Clinical efficacy was assessed based on symptomatic improvement, NYHA functional class improvement, and control of MACEs. Outcomes were categorized as markedly effective, effective, or ineffective, with the total clinical efficacy rate defined as the sum of markedly effective and effective cases.

At one month post-treatment, the total clinical efficacy rate was 86.95% in the study group and 79.49% in the control group, with no statistically significant difference (P > 0.05). However, after six months of treatment, the efficacy rate in the study group increased to 95.65%, which was significantly higher than that in the control group (79.49%) (P < 0.05). These results are illustrated in Figure 1.

Comparison of clinical efficacy between the two groups. Note: A: The efficacy at 30 days after treatment was compared, and no significant difference was observed between the groups; B: After six months of treatment, the effective rate of the study group was significantly higher than that of the control group. The control group consisted of 39 cases, and the study group included 69 cases.

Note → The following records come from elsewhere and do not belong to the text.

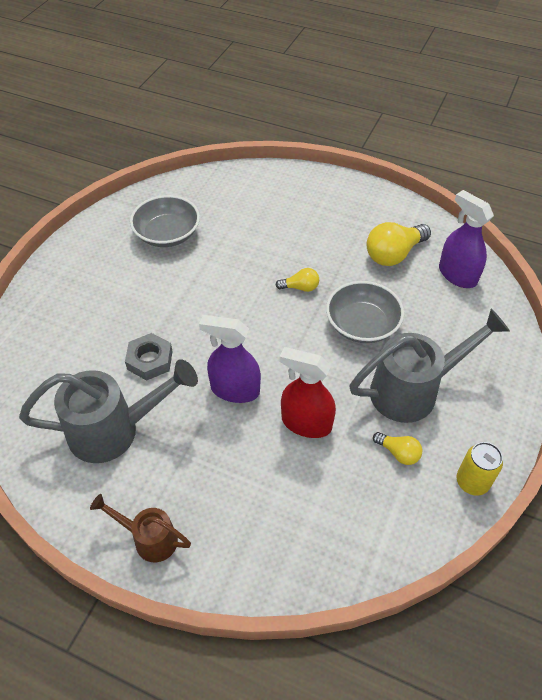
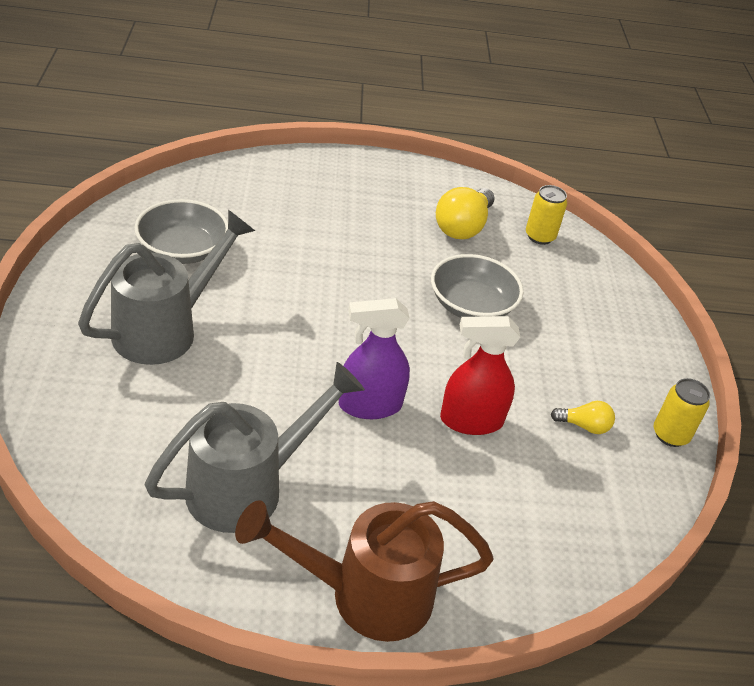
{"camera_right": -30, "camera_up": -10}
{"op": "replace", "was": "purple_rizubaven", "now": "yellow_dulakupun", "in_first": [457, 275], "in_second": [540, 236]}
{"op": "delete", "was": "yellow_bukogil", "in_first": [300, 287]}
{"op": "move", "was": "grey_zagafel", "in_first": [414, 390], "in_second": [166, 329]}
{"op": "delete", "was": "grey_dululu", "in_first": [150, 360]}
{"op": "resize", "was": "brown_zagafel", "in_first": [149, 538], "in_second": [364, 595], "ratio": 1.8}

Evaluation of myocardial injury markers in both groups

Baseline levels of myocardial injury markers - including cTnI, hs-CRP and NT-proBNP - did not differ significantly between the two groups prior to treatment (P > 0.05). After treatment, however, all three markers were significantly lower in the study group compared to the control group, with statistically significant differences (P < 0.05) (Figure 2).

Comparison of myocardial injury markers between the two groups. Note: After treatment, the levels of (A) cTnI, (B) hs-CRP and (C) NT-proBNP in the study group were better than those in the control group. With-in group comparison before and after treatment was performed. When P < 0.05, a was used to represent the comparison result of the study group, and b was used to represent the comparison result of the control group. The control group consisted of 39 cases, and the study group included 69 cases. cTnI: Cardiac Troponin I; hs-CRP: High-sensitivity C-reactive protein; NT-proBNP: N-terminal pro-brain natriuretic peptide.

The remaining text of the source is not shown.